The question of when life begins is directly tied to determining when a fetus is given the right to live, Bloc Quebecois MP Maria Mourani told reporters after Question Period Monday.
“Whether you want to or not, the debate on human beings is a debate tied to abortion as well as all types of questions related to genetic research: children, test-tube babies, everything is tied to this definition of a human being,” she said.
With Woodworth’s abortion motion coming on the heels of Conservative Senator Pierre-Hugues Boisvenu’s open musing on the death penalty, Mourani said she was questioning whether the Tories were trying to use the back-door to pass controversial ideas “of their own.”
Woodworth’s motion calls for the formation of a special committee to determine when a human being is formed and, based on that conclusion, what the consequences would be of recognizing a fetus as a human being before it leaves the womb.
Aside from the obvious consequences regarding the availability of abortions in Canada, other individuals, those in a coma or people who “haven’t reached the age of reason,” might also be affected by any changes to the law, Woodworth noted.
The Conservative government, mindful of responses from opposition parties and Canadians, was swift to issue a press release stating it has no plans to reopen the contentious debate.
"Private Members motions are considered in accordance with the rules of Parliament. The Prime Minister has been very clear, our Government will not reopen this debate,” Justice Minister Rob Nicholson stated in a press release in reaction to Woodworth’s motion.
Public Works Minister Rona Ambrose told MPs in the House of Commons, that this was an issue that people would probably continue to debate but the Prime Minister had said it “very clearly that we have no interest in this debate.”
If Canadians realized their country has a 400-year-old law that doesn’t recognize life before a baby’s “little toes” come out of its mother, Woodworth suggested, they wouldn’t be scared to engage in a debate.
Woodworth would not say when he thinks life begins but The Campaign Life Coalition which came out in support of his motion, said was clear to them that scientific evidence shows “life begins at conception.”
The Kitchener MP said he believes, however, that “children are human beings for quite a considerable period of time prior to the moment of birth." He readily acknowledged some people don’t wish to change Canada’s laws but said he hoped his motion would get people thinking about the issue.
Woodworth be successful in forcing a debate on the question of abortion but that would be about it, Liberal interim leader Bob Rae predicted.
“I feel there will be a good majority of the House that will vote against such a motion,” Rae said.

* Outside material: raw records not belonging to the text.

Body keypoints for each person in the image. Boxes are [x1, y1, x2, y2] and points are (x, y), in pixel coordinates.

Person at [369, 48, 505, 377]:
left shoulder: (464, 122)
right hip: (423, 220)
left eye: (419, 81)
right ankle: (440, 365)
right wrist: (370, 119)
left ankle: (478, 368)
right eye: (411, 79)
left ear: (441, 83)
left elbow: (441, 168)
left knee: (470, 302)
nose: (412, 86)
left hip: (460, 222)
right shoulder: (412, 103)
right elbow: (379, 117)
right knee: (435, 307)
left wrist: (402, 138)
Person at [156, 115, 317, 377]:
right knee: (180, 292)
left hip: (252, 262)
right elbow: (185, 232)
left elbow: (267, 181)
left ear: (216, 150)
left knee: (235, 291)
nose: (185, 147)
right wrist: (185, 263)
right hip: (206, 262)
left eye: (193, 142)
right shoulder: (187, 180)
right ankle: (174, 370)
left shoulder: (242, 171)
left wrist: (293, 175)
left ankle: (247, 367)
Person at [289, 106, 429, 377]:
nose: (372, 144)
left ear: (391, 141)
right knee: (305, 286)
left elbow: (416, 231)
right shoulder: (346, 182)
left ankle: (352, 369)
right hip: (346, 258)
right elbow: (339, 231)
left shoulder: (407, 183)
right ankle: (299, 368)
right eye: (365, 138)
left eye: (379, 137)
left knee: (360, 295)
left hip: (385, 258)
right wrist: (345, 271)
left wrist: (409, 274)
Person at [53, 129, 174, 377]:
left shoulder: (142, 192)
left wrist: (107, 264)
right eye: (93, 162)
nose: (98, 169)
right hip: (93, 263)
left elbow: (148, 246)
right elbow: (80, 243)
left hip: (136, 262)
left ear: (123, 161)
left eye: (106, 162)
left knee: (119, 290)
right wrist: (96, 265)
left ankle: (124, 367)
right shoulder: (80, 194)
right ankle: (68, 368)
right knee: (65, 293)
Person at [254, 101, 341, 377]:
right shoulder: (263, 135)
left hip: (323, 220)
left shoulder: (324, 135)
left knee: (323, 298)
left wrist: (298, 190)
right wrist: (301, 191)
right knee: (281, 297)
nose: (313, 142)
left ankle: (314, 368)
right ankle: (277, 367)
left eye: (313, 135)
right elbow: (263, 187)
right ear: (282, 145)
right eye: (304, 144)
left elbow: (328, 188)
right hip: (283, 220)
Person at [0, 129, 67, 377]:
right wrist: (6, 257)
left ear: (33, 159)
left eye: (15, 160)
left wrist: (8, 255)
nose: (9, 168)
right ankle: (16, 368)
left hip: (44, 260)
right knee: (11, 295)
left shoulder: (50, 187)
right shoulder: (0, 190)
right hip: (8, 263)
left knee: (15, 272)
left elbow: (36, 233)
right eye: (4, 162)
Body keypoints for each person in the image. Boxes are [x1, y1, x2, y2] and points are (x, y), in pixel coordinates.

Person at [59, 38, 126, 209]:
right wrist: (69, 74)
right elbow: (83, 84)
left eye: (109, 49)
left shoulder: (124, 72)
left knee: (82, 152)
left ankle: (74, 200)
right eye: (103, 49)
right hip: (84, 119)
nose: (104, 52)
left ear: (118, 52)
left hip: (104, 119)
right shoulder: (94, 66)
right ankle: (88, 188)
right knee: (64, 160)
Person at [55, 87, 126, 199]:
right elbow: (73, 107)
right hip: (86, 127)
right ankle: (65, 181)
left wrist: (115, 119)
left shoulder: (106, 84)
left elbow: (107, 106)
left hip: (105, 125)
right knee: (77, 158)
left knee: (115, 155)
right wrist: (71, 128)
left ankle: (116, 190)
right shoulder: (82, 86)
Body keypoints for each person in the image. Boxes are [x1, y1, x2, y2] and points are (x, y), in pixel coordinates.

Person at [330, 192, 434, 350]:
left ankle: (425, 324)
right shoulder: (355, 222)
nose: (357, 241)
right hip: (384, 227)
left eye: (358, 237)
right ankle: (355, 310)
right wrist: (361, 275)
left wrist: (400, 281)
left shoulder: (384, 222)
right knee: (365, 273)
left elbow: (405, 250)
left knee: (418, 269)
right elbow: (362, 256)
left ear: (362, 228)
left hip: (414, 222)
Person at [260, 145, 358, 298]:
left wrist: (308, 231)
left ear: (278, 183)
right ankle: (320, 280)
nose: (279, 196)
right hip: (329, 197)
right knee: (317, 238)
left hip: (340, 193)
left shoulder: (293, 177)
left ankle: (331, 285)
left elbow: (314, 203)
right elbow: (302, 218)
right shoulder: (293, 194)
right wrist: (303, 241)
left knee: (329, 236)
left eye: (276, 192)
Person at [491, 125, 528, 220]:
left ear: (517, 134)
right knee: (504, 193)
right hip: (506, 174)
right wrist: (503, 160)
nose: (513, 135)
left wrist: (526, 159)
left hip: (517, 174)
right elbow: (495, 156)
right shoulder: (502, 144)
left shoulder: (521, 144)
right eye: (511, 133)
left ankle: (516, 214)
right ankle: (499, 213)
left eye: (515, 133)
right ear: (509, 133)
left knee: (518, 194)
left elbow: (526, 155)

Previous efforts by Conservative backbench MPs Ken Epp and Rob Bruinooge to bring in right-to-life legislation failed during the minority Harper governments despite having sizeable support from the Tory backbench.
Woodworth acknowledged his motion may not pass, but he noted that private member’s motions are most often “free” votes with MPs acting without instruction from party leadership.
“In our party, we have a policy which says that private member’s business on matters of conscience should not be wiped,” Woodworth added.
Even if the motion fails, Woodworth's desire to have a national conversation on the issue of when life begins will be realized. His motion will get two hours of study in Parliament.
It could be up for discussion sometime in March and debated for a second time and voted on before MPs head home for their summer break.